We are still seeing this problem on a fresh default install, even with tectonic-1.8.9 and its terraform v0.10.7 binary. We are not doing any Route53 shenanigans like ssunagari, just a full AWS install and upscale from the vanilla docs with vanilla binaries, no special sauce. Trying anew & failing since 8 months. This issue can be very easily reproduced and we really are in desperate need of a solution.

A solution for us would also be a hardcoded instance count in some file if only somebody would finally shed some light on this ticket, but I don't feel comfortable to tinker with the deep-level logic of AWS Terraforming for Kubernetes.

As it looks like we will likely move away from Tectonic, b/c this bug is a career destroying bug.

ssunagari commented 6 years ago

Apologies, did not see the above comments until now.

  1. I still don't know what the actual problem is, per se. I can only repeat what I said above that doing terraform apply -target aws_route53_zone.k8s by itself, followed by the full terraform apply, succeeded.

  2. To elaborate on the DNS name aspect, the ultimate DNS FQDN of the cluster endpoints/API is going to be formed by concatenating tectonic_cluster_name.tectonic_base_domain. So if I wanted k8s.foo.com it's enough to set the tectonic_cluster_name to k8s and tectonic_base_domain to foo.com (and the tectonic module uses a data source to query for the route53 zone for foo.com). I didn't need a separate aws_route53_zone resource at all.

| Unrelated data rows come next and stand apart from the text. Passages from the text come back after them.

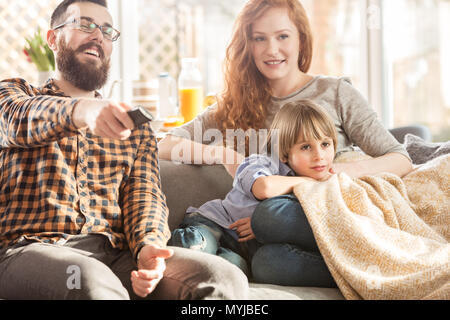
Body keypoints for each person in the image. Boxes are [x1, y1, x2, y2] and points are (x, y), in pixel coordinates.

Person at [0, 0, 248, 300]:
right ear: (53, 39)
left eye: (106, 30)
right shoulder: (15, 95)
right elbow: (15, 119)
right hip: (29, 251)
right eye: (85, 24)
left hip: (114, 254)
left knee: (223, 278)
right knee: (88, 279)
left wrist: (147, 247)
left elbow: (144, 195)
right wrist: (83, 111)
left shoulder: (134, 127)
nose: (98, 36)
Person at [158, 0, 413, 180]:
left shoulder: (336, 93)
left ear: (301, 40)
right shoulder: (235, 104)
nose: (271, 49)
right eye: (260, 39)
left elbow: (400, 159)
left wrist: (343, 172)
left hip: (336, 212)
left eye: (282, 36)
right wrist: (222, 154)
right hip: (272, 223)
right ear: (248, 46)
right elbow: (163, 145)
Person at [170, 100, 338, 287]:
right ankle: (180, 247)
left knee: (233, 270)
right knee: (196, 246)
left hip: (246, 251)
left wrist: (261, 229)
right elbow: (264, 188)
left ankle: (342, 274)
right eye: (306, 147)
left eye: (325, 144)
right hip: (217, 224)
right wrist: (311, 181)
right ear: (283, 153)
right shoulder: (261, 163)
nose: (319, 156)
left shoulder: (328, 186)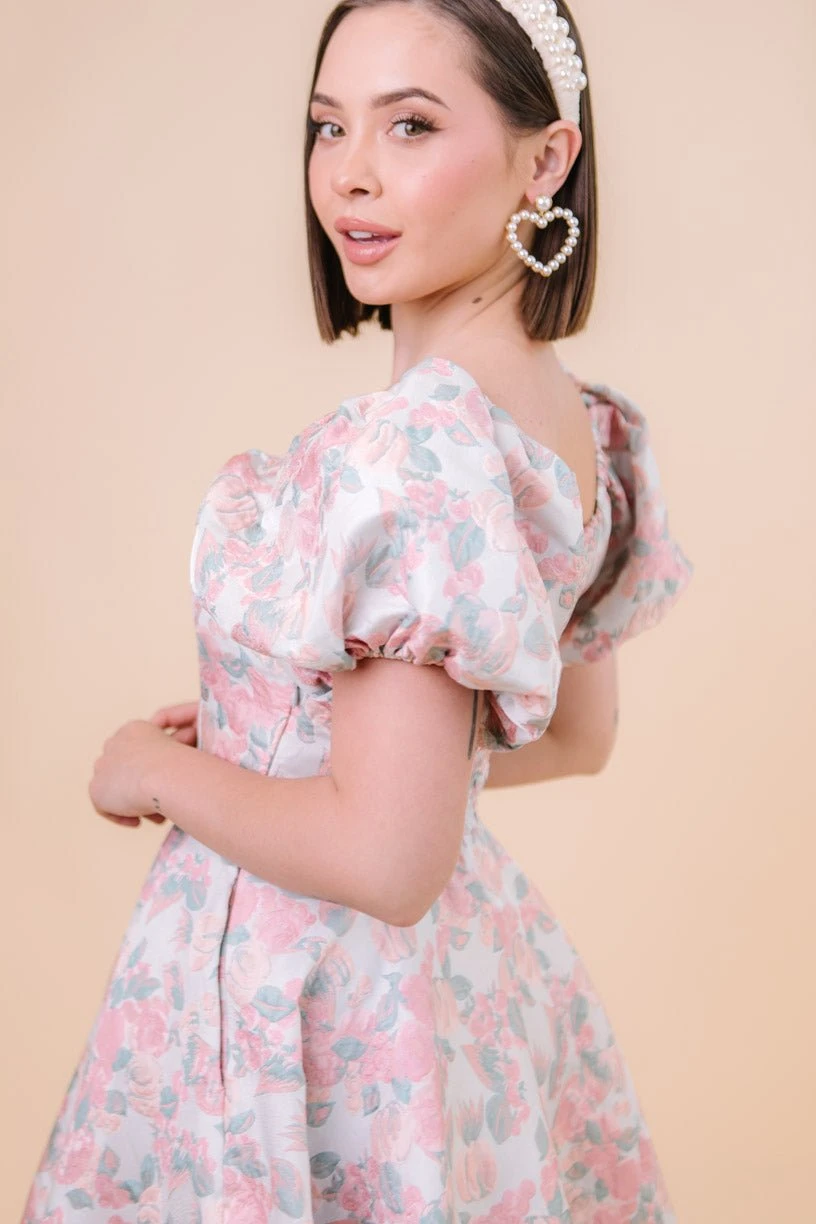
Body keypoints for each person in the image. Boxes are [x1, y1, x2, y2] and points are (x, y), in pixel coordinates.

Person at [20, 1, 694, 1221]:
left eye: (411, 125)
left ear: (547, 157)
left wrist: (159, 773)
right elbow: (572, 736)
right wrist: (299, 751)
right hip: (457, 1001)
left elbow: (386, 858)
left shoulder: (413, 452)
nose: (351, 176)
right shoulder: (574, 422)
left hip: (319, 1005)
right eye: (329, 126)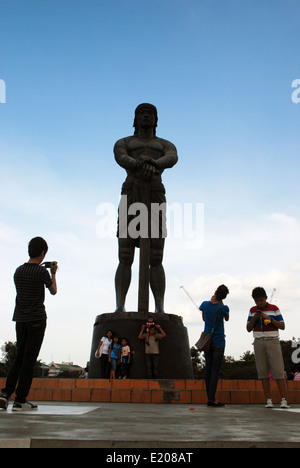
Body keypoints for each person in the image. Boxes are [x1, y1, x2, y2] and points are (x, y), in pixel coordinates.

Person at [114, 103, 178, 314]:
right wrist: (140, 164)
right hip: (131, 190)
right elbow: (121, 156)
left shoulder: (163, 144)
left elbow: (172, 157)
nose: (145, 116)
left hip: (155, 192)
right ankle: (120, 305)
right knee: (125, 252)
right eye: (141, 113)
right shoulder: (125, 142)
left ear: (156, 119)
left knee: (156, 255)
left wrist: (153, 161)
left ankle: (159, 306)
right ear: (135, 118)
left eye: (150, 113)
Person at [0, 237, 58, 412]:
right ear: (43, 253)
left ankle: (5, 394)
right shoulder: (42, 273)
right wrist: (53, 272)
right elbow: (54, 291)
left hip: (20, 319)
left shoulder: (18, 271)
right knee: (29, 360)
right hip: (37, 319)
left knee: (19, 358)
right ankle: (20, 400)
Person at [247, 287, 290, 409]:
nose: (259, 303)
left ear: (266, 298)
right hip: (258, 341)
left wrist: (270, 319)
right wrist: (254, 318)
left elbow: (282, 326)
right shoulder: (252, 310)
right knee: (263, 371)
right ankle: (268, 399)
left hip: (273, 341)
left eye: (261, 300)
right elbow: (248, 328)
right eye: (256, 301)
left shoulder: (274, 309)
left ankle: (284, 400)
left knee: (278, 371)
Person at [200, 285, 230, 407]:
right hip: (218, 340)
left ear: (215, 292)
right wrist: (221, 302)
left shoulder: (204, 304)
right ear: (224, 296)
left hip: (207, 340)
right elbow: (227, 319)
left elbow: (203, 319)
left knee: (208, 369)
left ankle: (210, 397)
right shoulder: (223, 308)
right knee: (215, 371)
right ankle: (211, 399)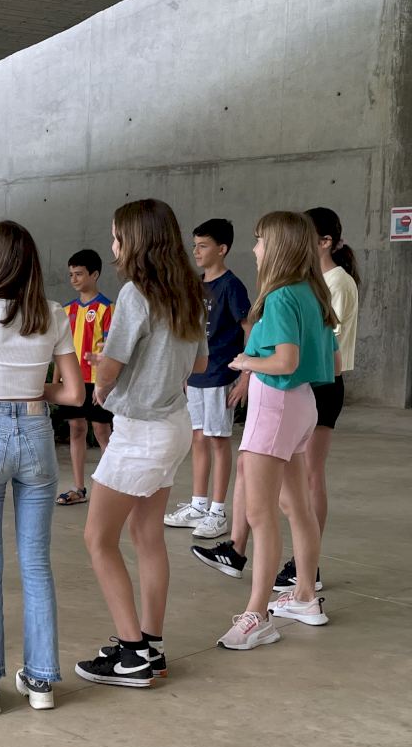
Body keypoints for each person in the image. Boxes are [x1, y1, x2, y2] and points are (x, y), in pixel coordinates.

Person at [0, 222, 85, 714]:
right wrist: (32, 389)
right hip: (36, 433)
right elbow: (74, 393)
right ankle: (42, 680)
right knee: (36, 563)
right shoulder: (53, 312)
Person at [74, 199, 208, 688]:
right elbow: (198, 364)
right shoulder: (189, 291)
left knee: (98, 538)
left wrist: (101, 378)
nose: (113, 245)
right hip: (173, 423)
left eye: (117, 236)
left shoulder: (135, 293)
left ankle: (131, 655)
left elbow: (110, 367)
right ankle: (151, 644)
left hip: (140, 432)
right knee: (147, 536)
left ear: (136, 241)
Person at [217, 212, 339, 650]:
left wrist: (247, 362)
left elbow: (285, 361)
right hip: (302, 404)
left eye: (260, 240)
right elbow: (332, 363)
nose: (254, 249)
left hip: (275, 404)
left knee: (260, 513)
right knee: (295, 506)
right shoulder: (313, 292)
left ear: (278, 247)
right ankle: (305, 595)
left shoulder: (283, 295)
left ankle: (257, 615)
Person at [272, 206, 359, 592]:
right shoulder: (314, 281)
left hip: (324, 383)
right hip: (308, 382)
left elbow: (326, 343)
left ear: (324, 242)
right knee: (298, 476)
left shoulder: (337, 282)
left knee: (310, 475)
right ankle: (304, 562)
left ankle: (308, 565)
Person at [164, 219, 251, 540]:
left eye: (203, 246)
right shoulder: (195, 285)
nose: (196, 252)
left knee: (217, 440)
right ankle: (199, 505)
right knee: (198, 438)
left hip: (221, 376)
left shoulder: (232, 286)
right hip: (196, 376)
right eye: (195, 246)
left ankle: (217, 511)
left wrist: (245, 376)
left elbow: (250, 330)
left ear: (222, 249)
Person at [53, 249, 114, 506]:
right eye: (71, 275)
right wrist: (56, 380)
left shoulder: (107, 308)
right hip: (72, 380)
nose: (74, 279)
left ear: (94, 274)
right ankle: (79, 488)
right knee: (76, 429)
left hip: (97, 381)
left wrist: (105, 383)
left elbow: (111, 351)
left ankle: (112, 486)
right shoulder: (66, 310)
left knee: (102, 431)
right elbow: (59, 350)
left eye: (79, 274)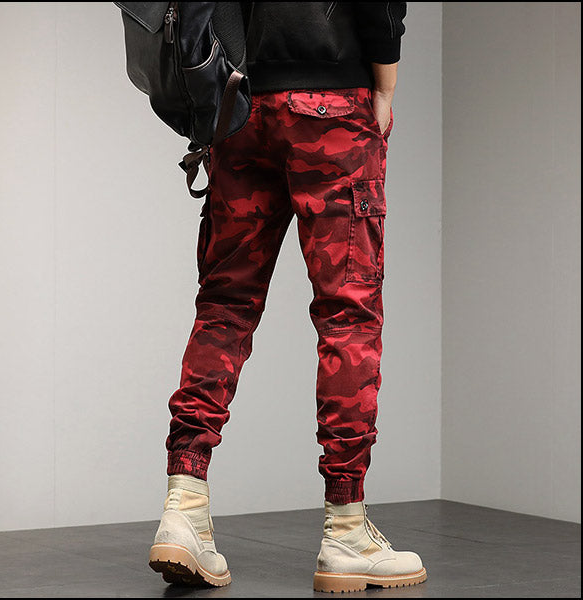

  3. So in our case the problem went away when we removed the external dependency. Obviously this is not going to be a useful workaround in most cases (if this was even the same root cause to begin with).

So unfortunately I don't have any magic insights to offer -- just a tectonic/k8s n00b fumbling my way through this :-/

wethinkagile commented 6 years ago

@ssunagari I have no idea what you are talking about, we have no problems with route53, nor with base domains or cluster names or any zones. Let me kindly suggest you open a new thread for your issue. Our issue is the the same as the Thread Creator's issue which is the count of the workers can't be upscaled. The line in question is this:

count = "${var.external_vpc_id == "" ? 0 : var.num_external_worker_subnets}

We contacted Tectonic on numerous channels on numerous occasions over the last half year, they only pointed to GitHub or to open our wallet. Since an unscalable Kubernetes Cluster is the very opposite of the very rasion d'être for any microservice-oriented archtiecture in the first place, we now are moving to KOPS and wish the Tectonic Project all the best of luck, it looks like they are going to need plenty of it. Overall the experience with Tectonic (Enterprise) and quay (Enterprise), their support and the quality of their products has been a very very bad one and I can only strongly suggest everybody to think twice before choosing them. Very dissapointed!